Establish how many lines of the material below contain the string "worn". Return that number by itself.
== == ==
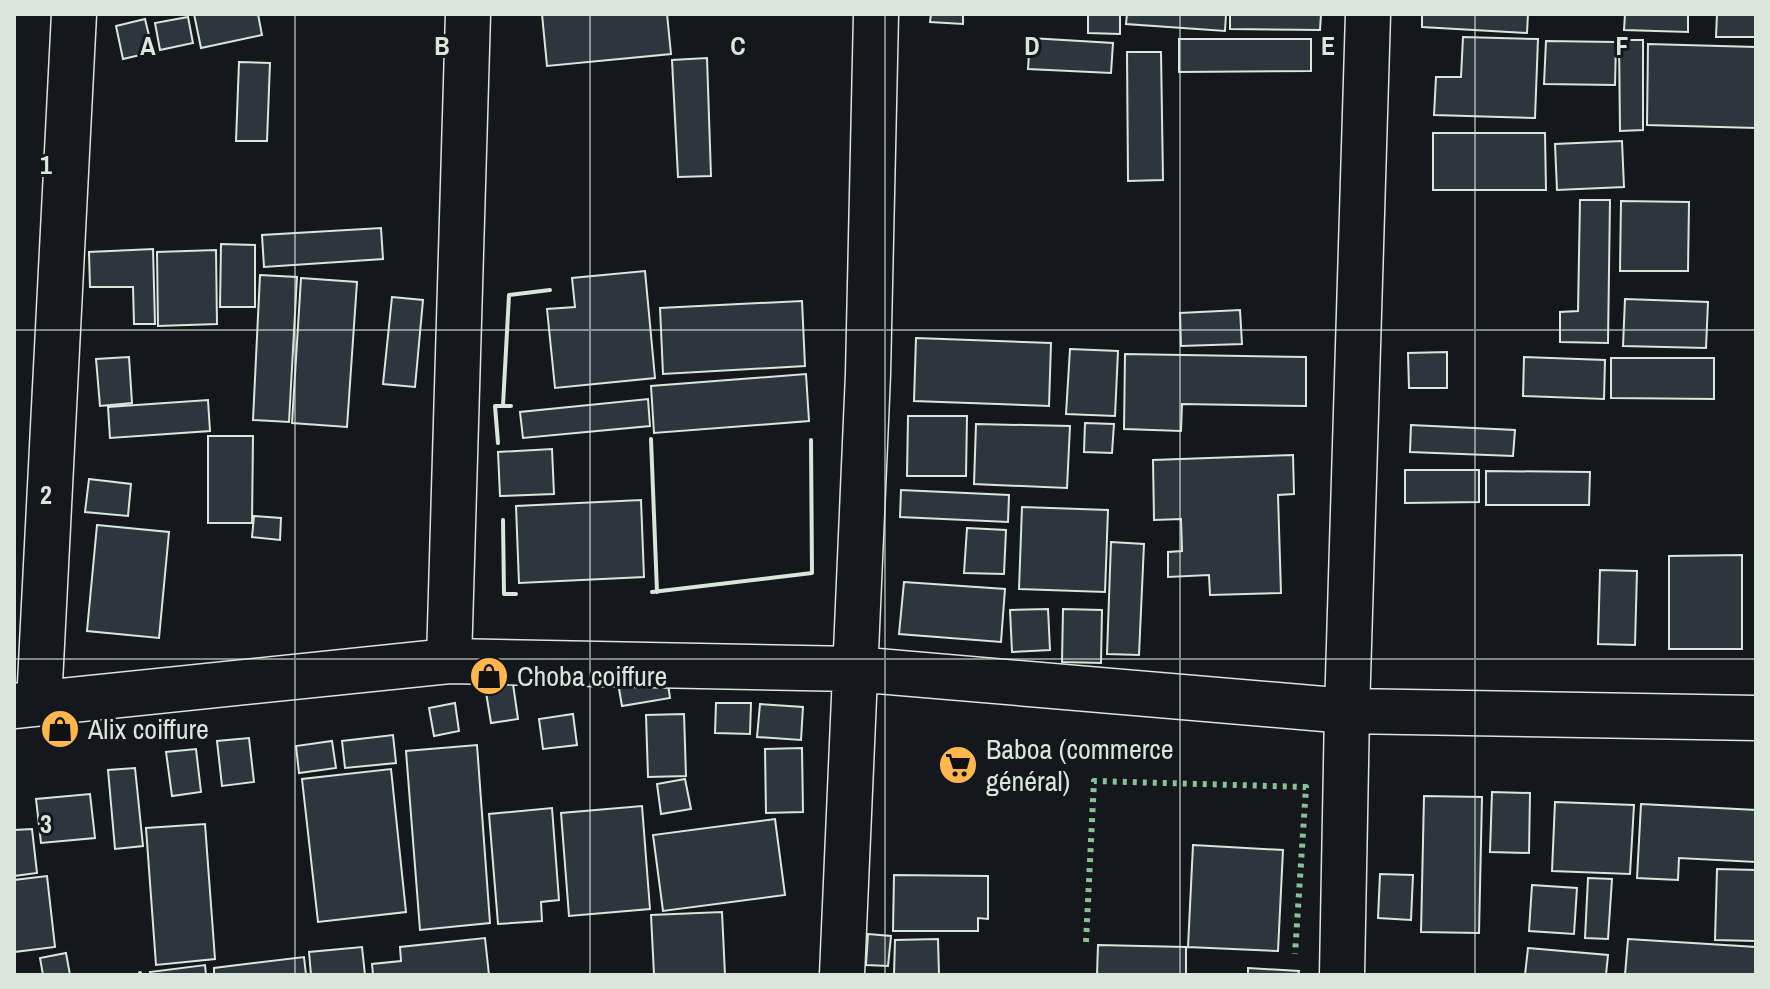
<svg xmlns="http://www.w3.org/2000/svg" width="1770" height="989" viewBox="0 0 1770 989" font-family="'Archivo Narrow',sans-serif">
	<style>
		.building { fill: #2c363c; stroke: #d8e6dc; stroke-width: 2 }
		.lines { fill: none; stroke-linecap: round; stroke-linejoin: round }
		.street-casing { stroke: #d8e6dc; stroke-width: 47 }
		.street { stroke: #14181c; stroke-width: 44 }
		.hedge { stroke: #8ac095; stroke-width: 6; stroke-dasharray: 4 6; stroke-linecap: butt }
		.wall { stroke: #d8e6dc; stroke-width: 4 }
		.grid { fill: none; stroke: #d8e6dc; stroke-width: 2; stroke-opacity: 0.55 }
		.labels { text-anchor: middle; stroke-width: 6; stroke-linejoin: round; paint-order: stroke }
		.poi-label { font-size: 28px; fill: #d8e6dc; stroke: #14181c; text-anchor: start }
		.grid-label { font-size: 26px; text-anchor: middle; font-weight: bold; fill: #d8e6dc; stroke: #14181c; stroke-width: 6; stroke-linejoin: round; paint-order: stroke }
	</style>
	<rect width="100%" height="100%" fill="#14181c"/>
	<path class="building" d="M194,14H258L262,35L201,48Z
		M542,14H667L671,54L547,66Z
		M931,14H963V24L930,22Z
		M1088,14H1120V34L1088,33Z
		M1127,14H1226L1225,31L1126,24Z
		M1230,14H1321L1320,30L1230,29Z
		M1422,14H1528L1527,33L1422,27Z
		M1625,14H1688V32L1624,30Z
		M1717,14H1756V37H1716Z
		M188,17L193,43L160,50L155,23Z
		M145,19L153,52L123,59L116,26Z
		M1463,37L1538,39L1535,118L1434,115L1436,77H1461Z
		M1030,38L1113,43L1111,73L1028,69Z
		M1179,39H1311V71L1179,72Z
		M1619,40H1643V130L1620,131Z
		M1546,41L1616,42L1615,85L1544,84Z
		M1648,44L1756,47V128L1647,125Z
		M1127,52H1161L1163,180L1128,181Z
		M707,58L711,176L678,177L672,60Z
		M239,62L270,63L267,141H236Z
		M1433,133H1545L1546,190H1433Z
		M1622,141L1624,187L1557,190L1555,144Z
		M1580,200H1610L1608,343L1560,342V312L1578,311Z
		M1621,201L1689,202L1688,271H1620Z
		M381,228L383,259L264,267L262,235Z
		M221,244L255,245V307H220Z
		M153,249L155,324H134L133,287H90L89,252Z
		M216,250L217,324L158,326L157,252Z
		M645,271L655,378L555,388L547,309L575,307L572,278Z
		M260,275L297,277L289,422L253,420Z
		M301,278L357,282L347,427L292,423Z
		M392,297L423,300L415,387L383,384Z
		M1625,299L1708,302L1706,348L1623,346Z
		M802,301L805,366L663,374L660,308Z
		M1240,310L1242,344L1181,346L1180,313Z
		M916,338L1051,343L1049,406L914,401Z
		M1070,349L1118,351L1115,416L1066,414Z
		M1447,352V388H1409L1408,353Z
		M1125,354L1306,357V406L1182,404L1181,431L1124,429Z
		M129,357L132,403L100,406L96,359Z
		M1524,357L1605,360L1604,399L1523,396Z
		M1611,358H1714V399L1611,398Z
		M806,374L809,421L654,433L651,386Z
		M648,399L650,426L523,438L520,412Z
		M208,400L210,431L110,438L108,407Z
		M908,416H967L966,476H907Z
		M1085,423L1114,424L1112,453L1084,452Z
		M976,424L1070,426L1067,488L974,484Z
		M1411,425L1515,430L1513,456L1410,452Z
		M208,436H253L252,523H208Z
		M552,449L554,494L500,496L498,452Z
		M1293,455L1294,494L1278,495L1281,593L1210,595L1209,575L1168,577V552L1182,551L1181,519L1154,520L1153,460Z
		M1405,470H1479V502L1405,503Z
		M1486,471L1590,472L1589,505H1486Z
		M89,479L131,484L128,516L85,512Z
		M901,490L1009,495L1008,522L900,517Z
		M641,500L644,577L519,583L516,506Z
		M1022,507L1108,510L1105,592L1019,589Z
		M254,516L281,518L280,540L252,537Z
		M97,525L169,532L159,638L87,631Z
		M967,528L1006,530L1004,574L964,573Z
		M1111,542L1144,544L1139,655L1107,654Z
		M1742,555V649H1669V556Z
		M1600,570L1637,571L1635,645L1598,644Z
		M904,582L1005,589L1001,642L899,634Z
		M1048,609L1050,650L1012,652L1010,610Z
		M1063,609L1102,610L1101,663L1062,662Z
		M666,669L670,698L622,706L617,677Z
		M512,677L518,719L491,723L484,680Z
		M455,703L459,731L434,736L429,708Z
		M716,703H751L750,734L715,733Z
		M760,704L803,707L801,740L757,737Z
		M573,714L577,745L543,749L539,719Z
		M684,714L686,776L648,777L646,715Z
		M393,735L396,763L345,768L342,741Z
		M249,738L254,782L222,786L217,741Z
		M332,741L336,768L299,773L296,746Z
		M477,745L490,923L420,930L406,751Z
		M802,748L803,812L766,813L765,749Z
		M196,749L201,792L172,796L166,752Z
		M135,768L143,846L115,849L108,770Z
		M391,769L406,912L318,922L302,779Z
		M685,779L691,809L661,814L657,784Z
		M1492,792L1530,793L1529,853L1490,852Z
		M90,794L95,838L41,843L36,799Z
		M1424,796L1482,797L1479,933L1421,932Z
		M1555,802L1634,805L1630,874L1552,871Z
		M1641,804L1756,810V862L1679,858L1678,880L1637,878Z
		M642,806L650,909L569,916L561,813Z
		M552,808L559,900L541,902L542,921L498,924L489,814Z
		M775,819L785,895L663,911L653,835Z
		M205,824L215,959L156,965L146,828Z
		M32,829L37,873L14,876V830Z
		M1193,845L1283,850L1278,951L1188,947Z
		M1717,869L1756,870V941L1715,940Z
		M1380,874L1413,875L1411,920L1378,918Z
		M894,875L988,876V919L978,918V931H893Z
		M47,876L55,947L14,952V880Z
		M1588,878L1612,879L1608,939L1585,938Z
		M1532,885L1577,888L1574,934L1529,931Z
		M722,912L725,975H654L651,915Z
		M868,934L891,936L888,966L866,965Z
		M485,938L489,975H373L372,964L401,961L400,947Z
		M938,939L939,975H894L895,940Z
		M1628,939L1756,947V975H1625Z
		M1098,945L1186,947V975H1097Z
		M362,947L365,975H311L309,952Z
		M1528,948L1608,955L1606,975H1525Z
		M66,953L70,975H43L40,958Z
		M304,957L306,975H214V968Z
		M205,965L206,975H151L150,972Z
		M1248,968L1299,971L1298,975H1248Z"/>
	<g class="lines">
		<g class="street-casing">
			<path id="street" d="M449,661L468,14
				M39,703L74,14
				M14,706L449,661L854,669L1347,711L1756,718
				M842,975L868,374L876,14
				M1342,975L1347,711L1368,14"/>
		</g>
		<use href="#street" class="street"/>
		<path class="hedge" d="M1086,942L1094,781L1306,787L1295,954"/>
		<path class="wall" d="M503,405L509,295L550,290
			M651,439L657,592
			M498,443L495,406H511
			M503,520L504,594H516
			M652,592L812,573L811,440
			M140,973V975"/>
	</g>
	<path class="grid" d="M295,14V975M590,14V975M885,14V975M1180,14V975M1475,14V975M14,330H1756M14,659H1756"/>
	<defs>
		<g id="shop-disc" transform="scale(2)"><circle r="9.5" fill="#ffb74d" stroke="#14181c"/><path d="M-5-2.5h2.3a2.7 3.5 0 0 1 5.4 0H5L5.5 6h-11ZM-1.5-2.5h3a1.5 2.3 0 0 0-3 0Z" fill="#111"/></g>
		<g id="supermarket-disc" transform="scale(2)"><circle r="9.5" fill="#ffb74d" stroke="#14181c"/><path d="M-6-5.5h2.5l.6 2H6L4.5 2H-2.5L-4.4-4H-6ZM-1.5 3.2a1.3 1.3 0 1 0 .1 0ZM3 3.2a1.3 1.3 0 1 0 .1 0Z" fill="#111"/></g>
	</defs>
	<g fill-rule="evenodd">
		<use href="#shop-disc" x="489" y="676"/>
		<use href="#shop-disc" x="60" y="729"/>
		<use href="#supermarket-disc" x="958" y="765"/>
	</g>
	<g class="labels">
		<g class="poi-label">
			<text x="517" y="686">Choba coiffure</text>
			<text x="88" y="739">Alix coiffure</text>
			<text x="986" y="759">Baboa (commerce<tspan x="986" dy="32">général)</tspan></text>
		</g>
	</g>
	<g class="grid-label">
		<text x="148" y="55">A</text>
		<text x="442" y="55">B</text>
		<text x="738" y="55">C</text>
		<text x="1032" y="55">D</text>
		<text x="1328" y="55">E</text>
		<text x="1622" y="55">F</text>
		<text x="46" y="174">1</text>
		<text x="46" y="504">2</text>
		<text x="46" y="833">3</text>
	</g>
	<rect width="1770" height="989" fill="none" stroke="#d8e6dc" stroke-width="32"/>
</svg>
== == ==
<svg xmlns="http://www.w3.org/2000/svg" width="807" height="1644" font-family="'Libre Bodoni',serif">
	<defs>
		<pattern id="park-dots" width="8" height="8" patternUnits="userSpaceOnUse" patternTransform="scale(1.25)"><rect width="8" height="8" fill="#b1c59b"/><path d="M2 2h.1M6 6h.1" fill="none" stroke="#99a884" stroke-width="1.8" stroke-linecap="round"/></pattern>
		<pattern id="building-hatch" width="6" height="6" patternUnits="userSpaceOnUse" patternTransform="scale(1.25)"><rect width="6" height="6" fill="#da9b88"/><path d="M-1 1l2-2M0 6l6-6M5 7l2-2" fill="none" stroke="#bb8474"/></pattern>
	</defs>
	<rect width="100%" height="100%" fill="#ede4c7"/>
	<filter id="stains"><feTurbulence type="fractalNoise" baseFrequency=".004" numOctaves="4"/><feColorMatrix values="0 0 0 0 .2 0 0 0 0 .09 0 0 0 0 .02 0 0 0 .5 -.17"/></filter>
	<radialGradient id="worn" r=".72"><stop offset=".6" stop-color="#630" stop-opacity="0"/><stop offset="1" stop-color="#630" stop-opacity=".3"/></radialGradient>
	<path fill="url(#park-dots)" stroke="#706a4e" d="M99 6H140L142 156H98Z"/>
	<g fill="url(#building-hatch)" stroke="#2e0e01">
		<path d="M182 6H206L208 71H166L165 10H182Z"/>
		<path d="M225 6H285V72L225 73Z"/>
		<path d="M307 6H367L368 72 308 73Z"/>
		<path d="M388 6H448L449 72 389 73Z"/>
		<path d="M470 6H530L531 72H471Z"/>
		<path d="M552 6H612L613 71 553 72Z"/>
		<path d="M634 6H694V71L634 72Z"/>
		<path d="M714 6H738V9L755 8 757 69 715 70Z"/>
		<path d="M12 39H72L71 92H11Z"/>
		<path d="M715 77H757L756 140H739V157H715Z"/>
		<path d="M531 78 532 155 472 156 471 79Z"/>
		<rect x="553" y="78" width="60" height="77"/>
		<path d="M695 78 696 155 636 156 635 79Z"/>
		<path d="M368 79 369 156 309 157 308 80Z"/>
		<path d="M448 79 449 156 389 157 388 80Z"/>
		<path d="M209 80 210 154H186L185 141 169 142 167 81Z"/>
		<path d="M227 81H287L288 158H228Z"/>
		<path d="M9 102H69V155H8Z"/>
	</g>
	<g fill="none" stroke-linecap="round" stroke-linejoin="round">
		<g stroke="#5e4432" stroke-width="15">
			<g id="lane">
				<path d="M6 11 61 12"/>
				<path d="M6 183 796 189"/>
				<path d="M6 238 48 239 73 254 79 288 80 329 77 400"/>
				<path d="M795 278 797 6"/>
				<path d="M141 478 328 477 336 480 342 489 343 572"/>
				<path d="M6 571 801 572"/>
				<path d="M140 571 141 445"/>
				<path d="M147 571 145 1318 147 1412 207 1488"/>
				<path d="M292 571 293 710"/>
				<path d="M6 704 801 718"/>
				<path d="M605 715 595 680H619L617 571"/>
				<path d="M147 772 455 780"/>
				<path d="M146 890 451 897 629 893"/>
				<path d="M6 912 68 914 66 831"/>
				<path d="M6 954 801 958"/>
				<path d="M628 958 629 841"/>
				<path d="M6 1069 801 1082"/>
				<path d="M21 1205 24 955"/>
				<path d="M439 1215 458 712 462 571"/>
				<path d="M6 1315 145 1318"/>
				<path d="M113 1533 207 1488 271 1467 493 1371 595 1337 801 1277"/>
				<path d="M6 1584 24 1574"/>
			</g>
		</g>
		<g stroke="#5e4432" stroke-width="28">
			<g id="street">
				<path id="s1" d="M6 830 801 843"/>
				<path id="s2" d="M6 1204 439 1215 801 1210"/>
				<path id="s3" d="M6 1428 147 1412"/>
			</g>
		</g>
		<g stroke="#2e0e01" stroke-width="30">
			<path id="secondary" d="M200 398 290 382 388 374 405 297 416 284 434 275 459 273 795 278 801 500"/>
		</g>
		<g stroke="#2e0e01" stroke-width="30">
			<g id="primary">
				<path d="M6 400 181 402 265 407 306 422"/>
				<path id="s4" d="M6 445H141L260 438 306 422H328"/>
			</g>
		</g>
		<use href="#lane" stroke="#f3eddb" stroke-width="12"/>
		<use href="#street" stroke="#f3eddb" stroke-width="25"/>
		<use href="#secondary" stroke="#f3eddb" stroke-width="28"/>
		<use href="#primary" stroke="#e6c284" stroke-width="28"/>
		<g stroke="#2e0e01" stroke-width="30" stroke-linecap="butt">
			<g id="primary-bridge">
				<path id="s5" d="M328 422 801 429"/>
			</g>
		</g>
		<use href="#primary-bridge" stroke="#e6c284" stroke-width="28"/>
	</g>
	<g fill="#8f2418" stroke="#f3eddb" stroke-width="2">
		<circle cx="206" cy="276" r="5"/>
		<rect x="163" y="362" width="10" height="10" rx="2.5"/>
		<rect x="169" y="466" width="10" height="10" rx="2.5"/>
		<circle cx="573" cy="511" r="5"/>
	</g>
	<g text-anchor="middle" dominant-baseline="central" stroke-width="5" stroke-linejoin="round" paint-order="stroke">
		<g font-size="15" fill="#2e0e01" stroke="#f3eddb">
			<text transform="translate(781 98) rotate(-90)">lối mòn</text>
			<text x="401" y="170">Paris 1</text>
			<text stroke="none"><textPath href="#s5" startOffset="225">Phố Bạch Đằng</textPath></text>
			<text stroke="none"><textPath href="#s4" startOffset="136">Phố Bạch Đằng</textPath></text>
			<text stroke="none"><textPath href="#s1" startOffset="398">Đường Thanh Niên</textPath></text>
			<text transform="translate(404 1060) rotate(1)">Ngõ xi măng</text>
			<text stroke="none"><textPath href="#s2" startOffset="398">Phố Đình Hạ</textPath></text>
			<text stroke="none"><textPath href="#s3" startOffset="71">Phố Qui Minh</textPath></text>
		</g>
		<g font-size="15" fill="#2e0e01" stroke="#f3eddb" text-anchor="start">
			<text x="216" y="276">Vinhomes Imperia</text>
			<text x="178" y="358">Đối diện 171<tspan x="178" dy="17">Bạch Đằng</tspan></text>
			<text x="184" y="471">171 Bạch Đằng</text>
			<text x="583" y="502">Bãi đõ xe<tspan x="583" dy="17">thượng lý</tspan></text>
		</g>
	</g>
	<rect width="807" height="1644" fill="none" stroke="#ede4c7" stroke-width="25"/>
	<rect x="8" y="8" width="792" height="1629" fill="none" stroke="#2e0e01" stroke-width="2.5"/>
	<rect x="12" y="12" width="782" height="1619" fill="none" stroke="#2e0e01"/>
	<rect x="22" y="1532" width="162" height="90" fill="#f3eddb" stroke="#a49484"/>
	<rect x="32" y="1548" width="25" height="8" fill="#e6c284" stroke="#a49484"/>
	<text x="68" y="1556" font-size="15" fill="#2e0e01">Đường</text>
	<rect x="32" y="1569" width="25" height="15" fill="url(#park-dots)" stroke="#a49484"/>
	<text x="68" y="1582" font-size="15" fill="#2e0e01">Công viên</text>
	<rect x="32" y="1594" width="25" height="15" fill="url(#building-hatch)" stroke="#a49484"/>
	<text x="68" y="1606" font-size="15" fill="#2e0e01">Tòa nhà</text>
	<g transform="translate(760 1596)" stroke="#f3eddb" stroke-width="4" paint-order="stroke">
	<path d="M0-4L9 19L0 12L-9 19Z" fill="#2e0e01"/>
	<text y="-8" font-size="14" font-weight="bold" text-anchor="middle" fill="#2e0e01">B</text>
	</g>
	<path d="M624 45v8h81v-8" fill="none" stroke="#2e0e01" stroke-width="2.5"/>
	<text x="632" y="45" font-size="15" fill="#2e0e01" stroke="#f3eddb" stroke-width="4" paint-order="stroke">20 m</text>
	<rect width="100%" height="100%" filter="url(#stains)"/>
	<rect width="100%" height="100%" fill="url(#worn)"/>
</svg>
== == ==
SOLUTION BELOW:
2